HorGait: A Hybrid Model for Accurate Gait Recognition in LiDAR Point Cloud Planar Projections
Jiaxing Hao, Yanxi Wang, Zhigang Chang, Hongmin Gao, Zihao Cheng, Chen Wu, Xin Zhao, Peiye Fang, Rachmat Muwardi
TL;DR
HorGait addresses LiDAR-based gait recognition by integrating a Transformer framework with CNN-based segmentation through the LiDAR Hybrid Module (LHM), enabling input adaptation and high-order spatial interactions on planar LiDAR projections. The method mitigates dumb patches via a recursive gated convolution ($g^{\Omega}$Conv) and large-kernel CNN blocks, achieving strong Transformer-only performance while preserving full Transformer processing. Experiments on SUSTech1K show HorGait as the first LiDAR gait model to outperform state-of-the-art Transformer methods, with the best configuration $[1,1,3,3]$ and planar projection, though CNN methods still hold advantages in some overall metrics. The work underscores the potential of high-order Transformer interactions and projection-aware design for robust, privacy-preserving gait recognition in challenging environments.
Abstract
Gait recognition is a remote biometric technology that utilizes the dynamic characteristics of human movement to identify individuals even under various extreme lighting conditions.
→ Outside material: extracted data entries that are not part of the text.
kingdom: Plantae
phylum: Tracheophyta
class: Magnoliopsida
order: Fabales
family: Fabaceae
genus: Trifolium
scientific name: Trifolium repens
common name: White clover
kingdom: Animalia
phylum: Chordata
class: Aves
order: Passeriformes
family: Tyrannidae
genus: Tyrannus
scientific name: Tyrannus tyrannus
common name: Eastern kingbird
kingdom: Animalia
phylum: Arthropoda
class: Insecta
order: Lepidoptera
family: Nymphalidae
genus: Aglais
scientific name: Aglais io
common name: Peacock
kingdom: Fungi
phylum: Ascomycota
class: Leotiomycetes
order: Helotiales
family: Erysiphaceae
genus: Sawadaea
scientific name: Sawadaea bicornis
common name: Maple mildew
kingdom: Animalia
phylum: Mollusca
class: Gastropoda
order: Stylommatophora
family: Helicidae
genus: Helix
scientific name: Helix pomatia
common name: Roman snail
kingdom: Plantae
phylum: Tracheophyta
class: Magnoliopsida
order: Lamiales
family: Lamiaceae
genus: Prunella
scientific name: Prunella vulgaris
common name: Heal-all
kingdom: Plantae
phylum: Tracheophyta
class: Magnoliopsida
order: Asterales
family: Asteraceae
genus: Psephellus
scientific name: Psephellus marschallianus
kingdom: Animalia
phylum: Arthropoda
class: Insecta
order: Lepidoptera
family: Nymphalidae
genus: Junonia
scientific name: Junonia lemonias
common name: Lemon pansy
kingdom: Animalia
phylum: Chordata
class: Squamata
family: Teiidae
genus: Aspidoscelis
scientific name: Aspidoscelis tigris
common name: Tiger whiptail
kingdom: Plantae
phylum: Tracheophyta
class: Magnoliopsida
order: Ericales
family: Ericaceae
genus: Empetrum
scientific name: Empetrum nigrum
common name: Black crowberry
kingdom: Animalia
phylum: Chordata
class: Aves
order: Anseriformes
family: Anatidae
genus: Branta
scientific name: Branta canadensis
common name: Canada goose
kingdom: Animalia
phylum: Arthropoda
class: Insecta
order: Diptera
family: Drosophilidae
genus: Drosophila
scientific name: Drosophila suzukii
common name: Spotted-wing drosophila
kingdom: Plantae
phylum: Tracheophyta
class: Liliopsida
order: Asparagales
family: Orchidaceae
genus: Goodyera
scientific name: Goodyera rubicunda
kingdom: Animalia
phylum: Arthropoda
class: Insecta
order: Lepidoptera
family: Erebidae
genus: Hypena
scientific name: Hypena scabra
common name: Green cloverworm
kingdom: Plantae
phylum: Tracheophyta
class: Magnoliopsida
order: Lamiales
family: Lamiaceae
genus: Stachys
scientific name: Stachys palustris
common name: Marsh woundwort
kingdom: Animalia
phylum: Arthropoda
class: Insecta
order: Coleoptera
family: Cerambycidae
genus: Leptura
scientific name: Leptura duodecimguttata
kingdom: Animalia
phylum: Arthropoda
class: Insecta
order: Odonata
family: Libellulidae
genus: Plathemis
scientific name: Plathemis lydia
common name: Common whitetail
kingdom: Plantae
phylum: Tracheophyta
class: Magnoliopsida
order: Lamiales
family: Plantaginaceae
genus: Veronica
Due to the limitation in spatial perception capability inherent in 2D gait representations, LiDAR can directly capture 3D gait features and represent them as point clouds, reducing environmental and lighting interference in recognition while significantly advancing privacy protection. For complex 3D representations, shallow networks fail to achieve accurate recognition, making vision Transformers the foremost prevalent method. However, the prevalence of dumb patches has limited the widespread use of Transformer architecture in gait recognition. This paper proposes a method named HorGait, which utilizes a hybrid model with a Transformer architecture for gait recognition on the planar projection of 3D point clouds from LiDAR. Specifically, it employs a hybrid model structure called LHM Block to achieve input adaptation, long-range, and high-order spatial interaction of the Transformer architecture. Additionally, it uses large convolutional kernel CNNs to segment the input representation, replacing attention windows to reduce dumb patches. We conducted extensive experiments, and the results show that HorGait achieves state-of-the-art performance among Transformer architecture methods on the SUSTech1K dataset, verifying that the hybrid model can complete the full Transformer process and perform better in point cloud planar projection. The outstanding performance of HorGait offers new insights for the future application of the Transformer architecture in gait recognition.